Скрипка сверкала. Как будто дразнила.
После того как у них забрали все вещи их повели на регистрацию. Очередь двигалась медленно. Каждый шаг вперед – ближе к роковой черте. Альма сжала кулаки, чувствуя, как под ногтями впивается холодный пот.
«Спросят имя – и все. Если скажу правду, узнают. Если совру – могут проверить. А если узнают…"
В голове пронеслись воспоминания: аплодисменты, афиши с ее именем: «Альма Розе – вторая скрипка Европы». А теперь – очередь в Аушвице.
«Сегодня умирать не хочу. Не сегодня. Хоть еще один день…»
– Имя? – охранник даже не поднял глаз.
Голос Альмы не дрогнул, но внутри все сжалось в комок:
– Ван дер Меер. Мария Ван дер Меер.
Это была фамилия ее второго мужа голландца. Она увидела, как рука надсмотрщика лениво вывела ее фамилию в длинном списке.
«Пронесло…»
Но тут уже новый укол страха: «А если проверят? Если кто-то узнает? Ведь стоит одному узнику шепнуть, что я – Альма Розе и…»
Она резко опустила голову, пряча лицо.
«Не сейчас. Только не сейчас.»
После этого их всех раздели. Одежда – последнее, что еще связывало их с прежней жизнью.
– Быстро! Рубашки, юбки, нижнее белье – все в кучу! – кричали надзирательницы.
Альма медленно расстегнула пуговицы на блузке – той самой, в которой играла «Симфонию №40» всего полгода назад. Ткань пахала духами, пылью венских улиц… Теперь это была просто тряпка.
– Двигайся! – надзирательница грубо толкнула ее в спину.
Полосатая роба. Грубая, как мешок, пахнущая хлоркой и чужим потом.
– Руку!
Игла вонзилась в кожу. Синяя краска, смешивалась с кровью: «А-11943».
«Больше нет Альмы.
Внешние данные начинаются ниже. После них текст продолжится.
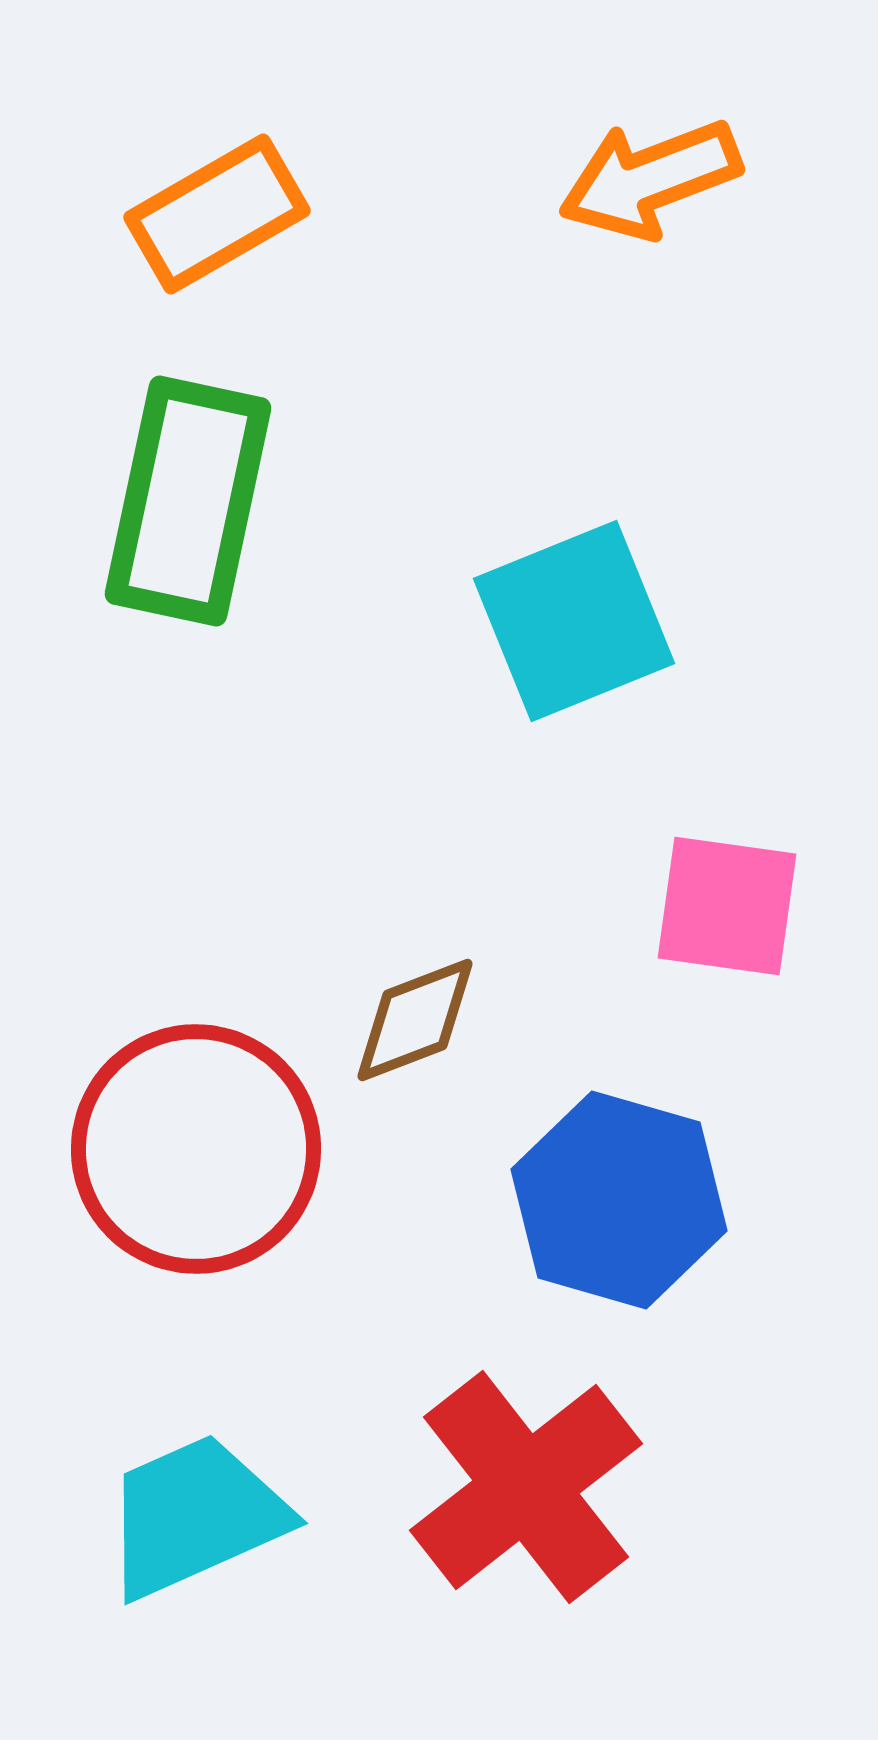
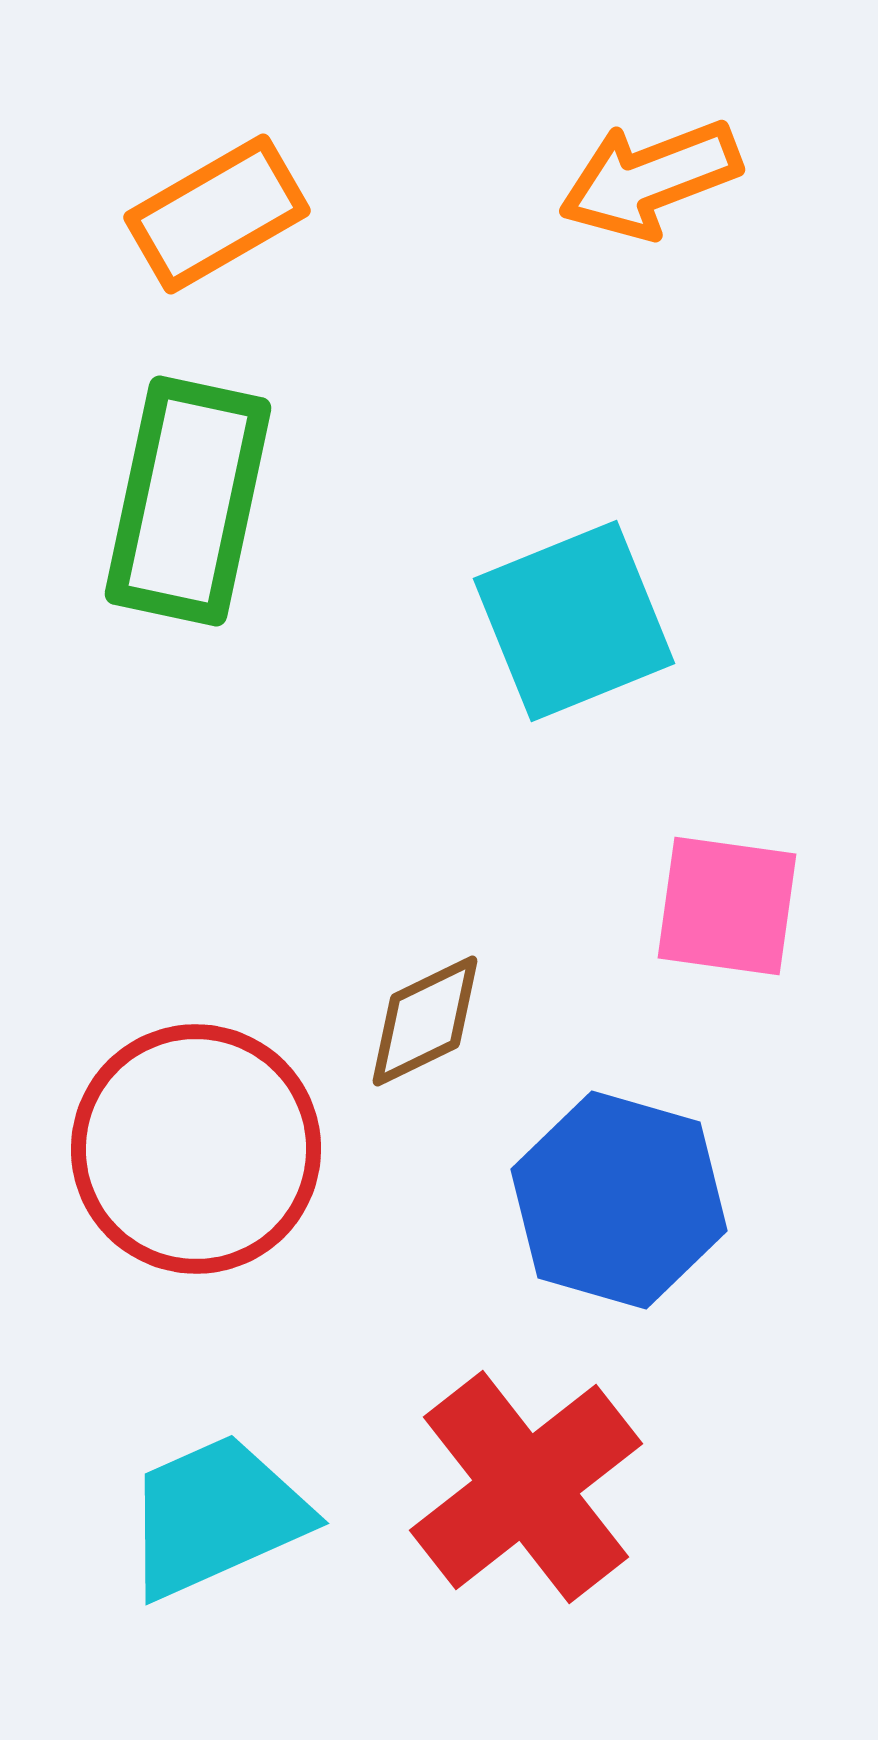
brown diamond: moved 10 px right, 1 px down; rotated 5 degrees counterclockwise
cyan trapezoid: moved 21 px right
Есть только номер», – промелькнуло в голове.
Рядом рыдала девушка – ей отрезали косы ножницами за один взмах.
«Мои волосы… – Альма машинально дотронулась до головы. – Я ведь так любила их заплетать…»
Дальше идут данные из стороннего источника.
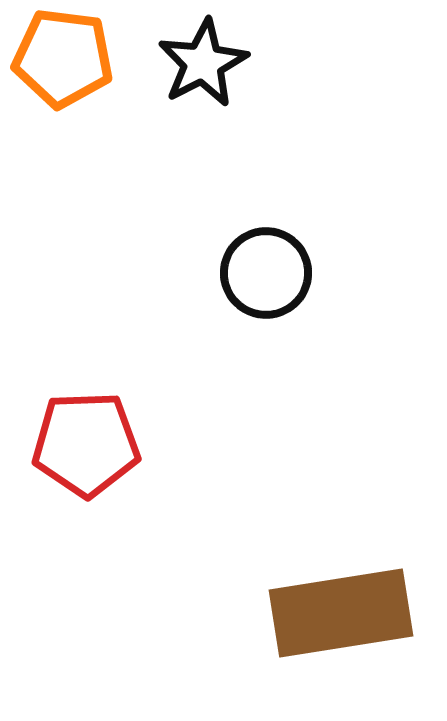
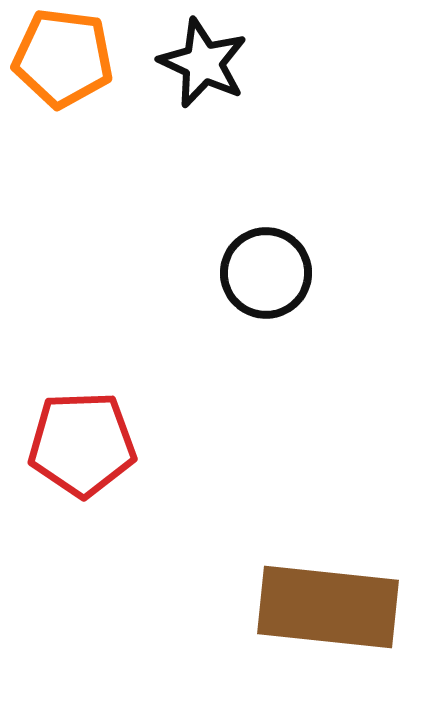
black star: rotated 20 degrees counterclockwise
red pentagon: moved 4 px left
brown rectangle: moved 13 px left, 6 px up; rotated 15 degrees clockwise
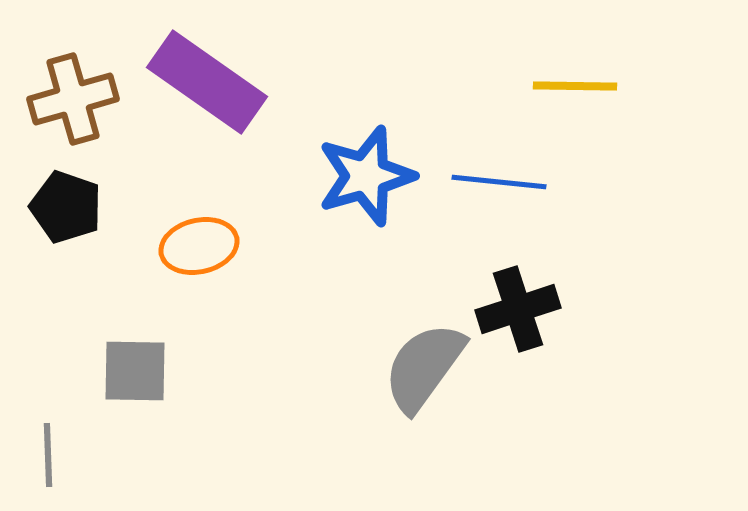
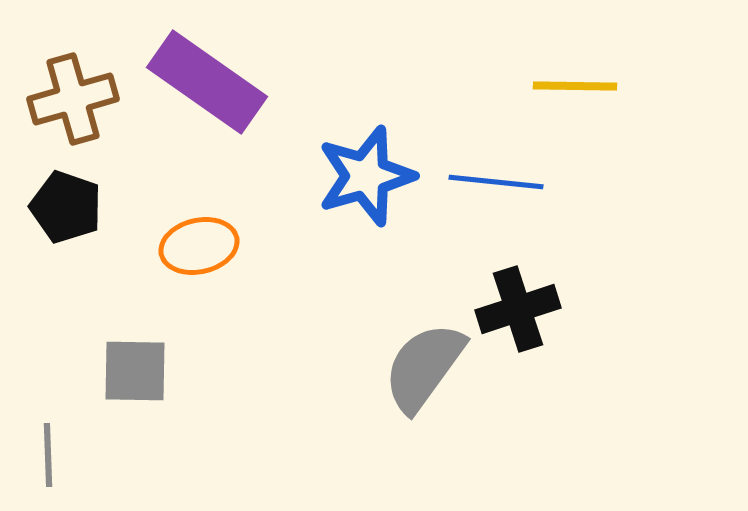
blue line: moved 3 px left
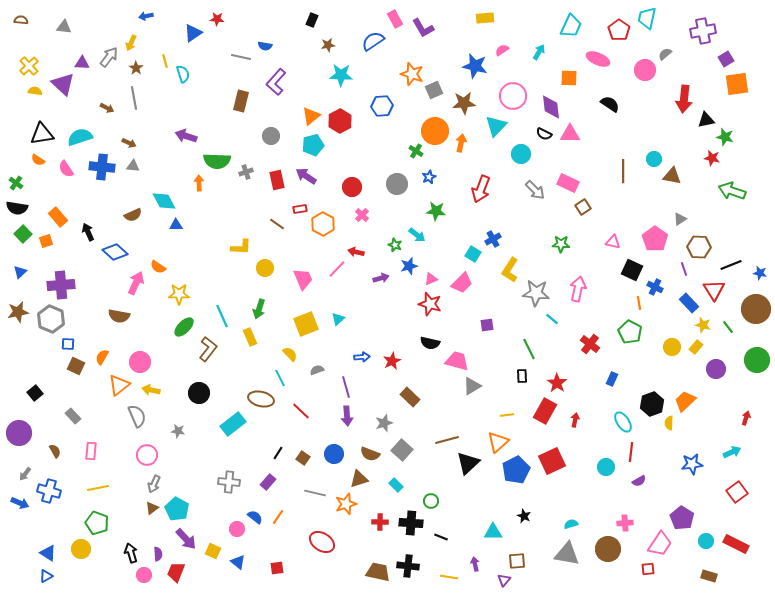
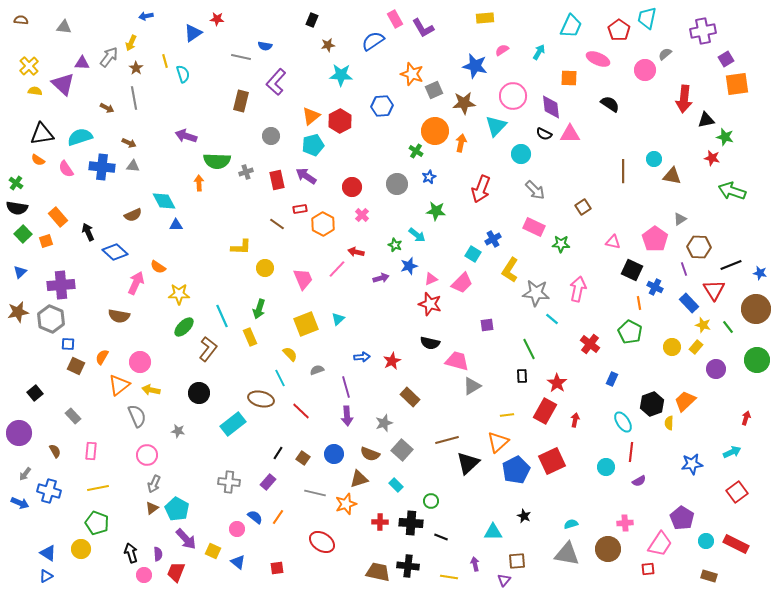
pink rectangle at (568, 183): moved 34 px left, 44 px down
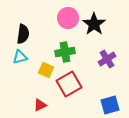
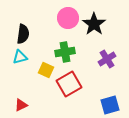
red triangle: moved 19 px left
На полу валялись черные, русые, рыжие пряди. Их сгребали в мешки, как сено.
«Наверное, будут набивать подушки для своих жен», – с горькой иронией подумала она.
Когда их подстригли, то рядом стоящие эсэсовцы начали смеяться над ними:
– Посмотрите на этих обезьян! Теперь они хоть немного полезны – их шерсть пойдет на одеяла!
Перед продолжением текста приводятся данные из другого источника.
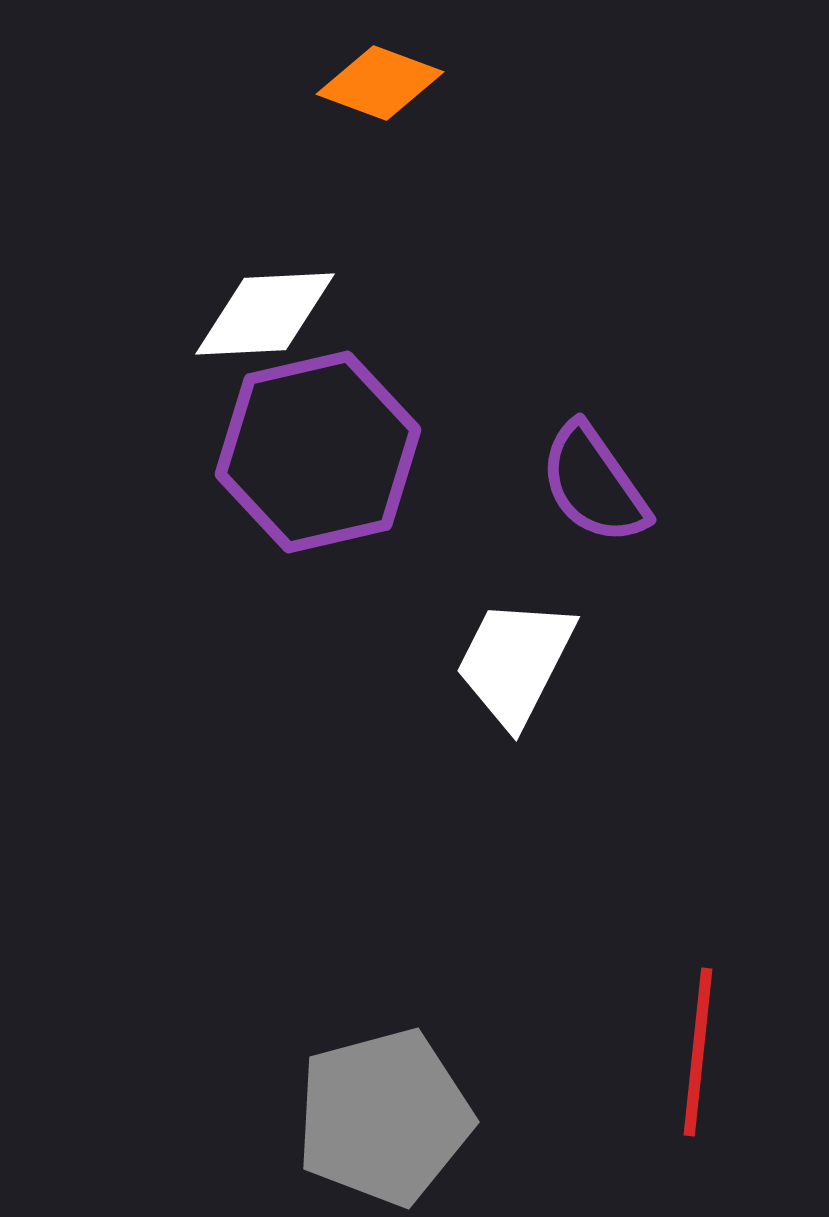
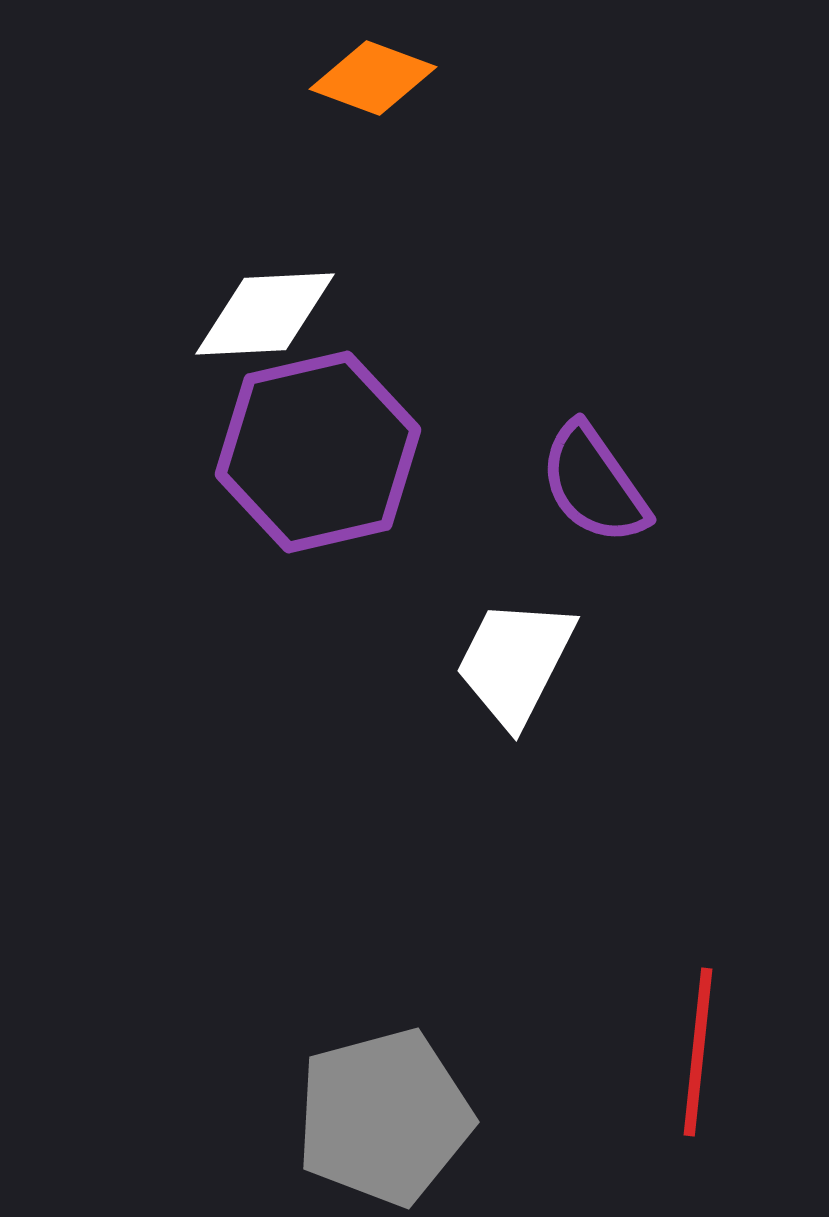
orange diamond: moved 7 px left, 5 px up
После этого многих женщин, с которыми Альма прибыла в лагерь, отвели в так называемую «баню» для дезинфекции. Лишь позже Альма узнала страшную правду – на самом деле это была газовая камера, где людей умерщвляли мучительной смертью.
Впоследствии она вспоминала, как их намеренно вывели, чтобы показать, что ожидает новоприбывших. Эсэсовцы отобрали почти половину женщин из ее группы и повели к мрачному кирпичному зданию без окон, с тяжелой железной дверью.
Перед тем, как загнать туда людей, несколько охранников рассыпали по полу белый порошок, споря между собой:
– Достаточно? Или нужно больше?
Затем женщин втолкнули внутрь и захлопнули дверь. Сначала было тихо, но вскоре раздались душераздирающие крики. Из-за двери доносились удары, царапанье, отчаянные попытки вырваться – но все было напрасно. Конструкция двери исключала возможность открыть ее изнутри. Никто не пришел на помощь.
Но больше всего Альму потрясло не само здание, а поведение солдат. Те, что только что заперли женщин внутри, оставались абсолютно безучастны к их воплям. Они расселись неподалеку от двери, будто ничего не происходило: закурили, а один достал губную гармошку и начал наигрывать какую-то веселую мелодию, все это сопровождалось громким смехом.
Крики из-за двери не стихали.
Примерно через пять минут к ним подошел тот самый молодой офицер – тот, что на перроне увел близнецов. Он остановился, наклонил голову, словно прислушиваясь к чему-то важному, и начал что-то записывать в блокнот. Потом закрыл его, но не ушел – просто стоял, уставившись на дверь, впитывая каждый стон, каждый обреченный вопль.